The Army released its investigative report into a recruiter who plucked a military prospect out of a locked ward for substance abusers, but heavy redactions obliterate virtually all substance from the document.
The 110-page report, released six months after the probe was completed, was released to Fox Undercover in response to a Freedom of Information Act request submitted to the Army last July.
Fox 25 reported in October that Army Staff Sgt. Edward Warwick was banned from recruiting and received further disciplined after a Fox Undercover investigation into the recruitment. The Army would not say what that additional discipline was.
Warwick was an Army recruiter based out of a Fall River strip mall when he visited the female prospect in the locked ward. Her fiancé said she had been committed to the ward for 30 days because her drinking had become so bad she had been deemed a threat to herself or others.
The fiancé also told Fox Undercover that the recruiter told the potential soldier to stop taking psychiatric medication so the powerful drugs would not show up in a drug test.
The Army began its own investigation last March. That investigation showed that Warwick was “wrong” for omitting “medical issues” from the recruit’s record, Army Lt. Col. Patrick Mackin told Fox Undercover in an interview. Mackin is the commanding officer for the Army’s New England Recruiting Battalion.
“There were medical issues that this particular applicant had that he omitted from her official record, and we believe he knew full well of these specific medical issues, did not reveal them and enlisted this applicant into the Army,” Mackin said.

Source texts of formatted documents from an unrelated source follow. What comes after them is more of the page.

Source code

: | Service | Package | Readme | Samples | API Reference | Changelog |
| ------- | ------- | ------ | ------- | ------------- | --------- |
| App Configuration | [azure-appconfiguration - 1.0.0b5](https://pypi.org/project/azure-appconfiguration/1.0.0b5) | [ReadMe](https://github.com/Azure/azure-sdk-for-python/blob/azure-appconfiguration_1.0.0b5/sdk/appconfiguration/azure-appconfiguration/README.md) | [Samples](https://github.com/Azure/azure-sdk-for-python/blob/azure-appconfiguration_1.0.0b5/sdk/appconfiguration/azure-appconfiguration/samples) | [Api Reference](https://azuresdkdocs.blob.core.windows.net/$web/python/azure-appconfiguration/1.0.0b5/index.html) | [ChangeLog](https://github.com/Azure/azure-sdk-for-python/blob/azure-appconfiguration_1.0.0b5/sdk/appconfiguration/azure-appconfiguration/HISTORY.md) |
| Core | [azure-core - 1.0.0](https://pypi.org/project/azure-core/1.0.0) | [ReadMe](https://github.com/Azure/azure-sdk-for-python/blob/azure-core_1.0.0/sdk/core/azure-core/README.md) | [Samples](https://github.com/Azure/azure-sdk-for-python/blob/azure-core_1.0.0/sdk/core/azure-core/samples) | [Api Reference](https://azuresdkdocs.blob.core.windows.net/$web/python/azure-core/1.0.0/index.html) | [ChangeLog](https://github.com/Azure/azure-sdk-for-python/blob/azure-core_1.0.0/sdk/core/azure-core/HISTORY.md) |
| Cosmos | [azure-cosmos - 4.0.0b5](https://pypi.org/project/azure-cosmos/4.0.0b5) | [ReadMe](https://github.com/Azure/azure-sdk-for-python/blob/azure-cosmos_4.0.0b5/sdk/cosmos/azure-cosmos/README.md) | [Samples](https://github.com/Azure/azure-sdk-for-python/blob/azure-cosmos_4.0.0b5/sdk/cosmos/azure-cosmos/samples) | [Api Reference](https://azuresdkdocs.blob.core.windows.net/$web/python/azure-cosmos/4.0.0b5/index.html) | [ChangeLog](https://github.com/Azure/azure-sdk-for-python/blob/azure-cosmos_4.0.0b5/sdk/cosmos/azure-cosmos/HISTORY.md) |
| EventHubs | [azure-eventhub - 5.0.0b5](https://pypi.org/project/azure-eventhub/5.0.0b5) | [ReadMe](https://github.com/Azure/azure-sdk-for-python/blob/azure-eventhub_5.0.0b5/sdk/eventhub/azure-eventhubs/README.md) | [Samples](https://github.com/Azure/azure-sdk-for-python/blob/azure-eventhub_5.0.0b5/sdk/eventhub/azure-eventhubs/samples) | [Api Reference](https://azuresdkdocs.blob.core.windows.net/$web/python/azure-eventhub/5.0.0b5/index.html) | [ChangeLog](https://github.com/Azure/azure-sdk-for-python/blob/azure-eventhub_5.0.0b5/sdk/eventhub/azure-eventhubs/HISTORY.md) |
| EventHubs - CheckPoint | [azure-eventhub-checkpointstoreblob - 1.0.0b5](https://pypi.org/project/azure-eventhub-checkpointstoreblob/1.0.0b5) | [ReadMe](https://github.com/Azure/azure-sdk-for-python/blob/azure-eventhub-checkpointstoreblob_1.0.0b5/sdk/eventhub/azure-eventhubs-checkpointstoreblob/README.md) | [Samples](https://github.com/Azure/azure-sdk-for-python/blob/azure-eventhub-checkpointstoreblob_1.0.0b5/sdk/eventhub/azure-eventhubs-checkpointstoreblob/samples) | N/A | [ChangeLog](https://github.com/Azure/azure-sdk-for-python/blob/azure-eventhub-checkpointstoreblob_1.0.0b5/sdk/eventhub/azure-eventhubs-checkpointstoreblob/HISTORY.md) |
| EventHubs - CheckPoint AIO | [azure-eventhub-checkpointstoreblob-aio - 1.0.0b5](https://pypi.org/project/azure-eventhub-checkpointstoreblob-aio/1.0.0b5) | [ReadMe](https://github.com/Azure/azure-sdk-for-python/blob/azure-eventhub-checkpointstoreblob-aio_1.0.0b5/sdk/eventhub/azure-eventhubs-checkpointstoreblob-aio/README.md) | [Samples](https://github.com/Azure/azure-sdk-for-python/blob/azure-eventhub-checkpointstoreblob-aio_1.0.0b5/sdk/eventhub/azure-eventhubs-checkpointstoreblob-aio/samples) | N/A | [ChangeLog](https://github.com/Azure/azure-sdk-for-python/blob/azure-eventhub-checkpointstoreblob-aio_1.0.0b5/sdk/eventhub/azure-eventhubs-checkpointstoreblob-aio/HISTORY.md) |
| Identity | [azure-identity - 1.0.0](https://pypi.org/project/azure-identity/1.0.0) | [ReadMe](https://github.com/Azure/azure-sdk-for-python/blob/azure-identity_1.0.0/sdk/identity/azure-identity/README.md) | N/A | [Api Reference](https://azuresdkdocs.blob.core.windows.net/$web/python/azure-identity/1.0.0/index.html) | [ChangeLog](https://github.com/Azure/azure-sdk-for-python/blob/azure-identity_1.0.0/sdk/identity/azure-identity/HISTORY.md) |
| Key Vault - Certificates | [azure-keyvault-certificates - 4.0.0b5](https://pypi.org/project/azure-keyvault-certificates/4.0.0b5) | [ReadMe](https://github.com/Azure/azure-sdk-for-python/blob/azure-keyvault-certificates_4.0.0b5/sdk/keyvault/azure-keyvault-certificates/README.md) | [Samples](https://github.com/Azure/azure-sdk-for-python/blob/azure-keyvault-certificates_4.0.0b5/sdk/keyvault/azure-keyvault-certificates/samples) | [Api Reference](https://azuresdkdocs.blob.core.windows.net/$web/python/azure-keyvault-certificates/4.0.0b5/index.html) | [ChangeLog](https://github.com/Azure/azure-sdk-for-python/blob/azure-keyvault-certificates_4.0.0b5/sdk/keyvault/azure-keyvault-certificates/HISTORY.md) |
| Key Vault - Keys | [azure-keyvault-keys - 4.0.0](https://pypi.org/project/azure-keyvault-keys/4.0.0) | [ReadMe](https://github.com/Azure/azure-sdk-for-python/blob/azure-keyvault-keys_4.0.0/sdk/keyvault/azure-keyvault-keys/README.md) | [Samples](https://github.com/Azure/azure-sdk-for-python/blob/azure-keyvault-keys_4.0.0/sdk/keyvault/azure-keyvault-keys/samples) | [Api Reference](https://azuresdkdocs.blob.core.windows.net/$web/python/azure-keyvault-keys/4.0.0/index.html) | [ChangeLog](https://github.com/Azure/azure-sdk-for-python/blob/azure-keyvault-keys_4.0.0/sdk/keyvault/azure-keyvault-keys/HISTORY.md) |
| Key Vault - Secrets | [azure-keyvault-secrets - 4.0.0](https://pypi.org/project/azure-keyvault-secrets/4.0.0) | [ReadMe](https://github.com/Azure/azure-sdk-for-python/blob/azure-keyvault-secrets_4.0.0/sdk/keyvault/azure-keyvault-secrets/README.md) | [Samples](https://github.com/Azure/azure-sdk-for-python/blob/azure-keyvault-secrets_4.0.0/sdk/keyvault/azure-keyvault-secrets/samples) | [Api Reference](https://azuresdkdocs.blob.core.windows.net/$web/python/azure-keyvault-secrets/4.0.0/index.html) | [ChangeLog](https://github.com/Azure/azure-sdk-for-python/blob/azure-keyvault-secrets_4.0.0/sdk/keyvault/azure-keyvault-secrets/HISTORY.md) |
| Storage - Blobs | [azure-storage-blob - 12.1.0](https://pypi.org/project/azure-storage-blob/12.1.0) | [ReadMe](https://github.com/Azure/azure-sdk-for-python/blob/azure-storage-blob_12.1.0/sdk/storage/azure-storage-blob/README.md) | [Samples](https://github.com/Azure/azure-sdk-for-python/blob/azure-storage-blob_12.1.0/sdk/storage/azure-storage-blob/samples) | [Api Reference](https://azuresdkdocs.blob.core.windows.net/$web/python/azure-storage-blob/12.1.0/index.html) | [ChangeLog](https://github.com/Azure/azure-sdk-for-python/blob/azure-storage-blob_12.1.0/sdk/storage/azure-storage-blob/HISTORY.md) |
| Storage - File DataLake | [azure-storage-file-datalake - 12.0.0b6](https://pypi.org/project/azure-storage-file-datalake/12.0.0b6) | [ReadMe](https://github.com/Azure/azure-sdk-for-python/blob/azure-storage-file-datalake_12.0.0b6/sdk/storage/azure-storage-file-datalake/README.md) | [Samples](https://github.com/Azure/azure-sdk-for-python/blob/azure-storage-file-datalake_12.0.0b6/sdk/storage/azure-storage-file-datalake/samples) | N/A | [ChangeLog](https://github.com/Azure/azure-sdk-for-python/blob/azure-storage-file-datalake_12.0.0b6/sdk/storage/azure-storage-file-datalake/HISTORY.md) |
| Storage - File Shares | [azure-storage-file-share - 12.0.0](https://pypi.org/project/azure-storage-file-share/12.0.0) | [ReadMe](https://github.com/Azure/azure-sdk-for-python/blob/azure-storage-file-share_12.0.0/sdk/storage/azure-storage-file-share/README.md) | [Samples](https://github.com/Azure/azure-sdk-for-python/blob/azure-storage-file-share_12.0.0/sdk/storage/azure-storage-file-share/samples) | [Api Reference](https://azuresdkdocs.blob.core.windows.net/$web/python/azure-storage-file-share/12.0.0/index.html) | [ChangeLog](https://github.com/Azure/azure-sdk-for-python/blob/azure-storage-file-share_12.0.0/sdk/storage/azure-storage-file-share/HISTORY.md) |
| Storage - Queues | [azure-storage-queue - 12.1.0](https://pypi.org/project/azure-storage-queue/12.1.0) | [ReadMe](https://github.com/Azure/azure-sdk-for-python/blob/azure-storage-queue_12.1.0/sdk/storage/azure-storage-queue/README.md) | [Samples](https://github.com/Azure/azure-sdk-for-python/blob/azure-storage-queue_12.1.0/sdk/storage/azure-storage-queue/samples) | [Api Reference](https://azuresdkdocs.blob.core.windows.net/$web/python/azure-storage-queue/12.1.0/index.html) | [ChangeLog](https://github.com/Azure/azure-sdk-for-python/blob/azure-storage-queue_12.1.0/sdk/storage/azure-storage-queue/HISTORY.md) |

In addition to the interview, Fox Undercover requested the full report of the investigation. The Army’s official findings, however, are almost completely obscured by redactions. In some cases entire pages are completely redacted.
In the document titled “Report of Investigation,” not only is the investigator’s name redacted but even his findings are almost entirely obscured. The apparently key finding is reduced to: “I find that (redacted) medical information at the time of processing, as it should have been.”
To justify the redactions, the Army most often cites the need to protect personal privacy interests.
It’s clear, though that the Army was keenly aware of publicity over the recruiter’s actions. There are several mentions in the document of the upcoming Fox 25 story. At one point an Army email says “this appears to be a (sic) Adverse Publicity incident.”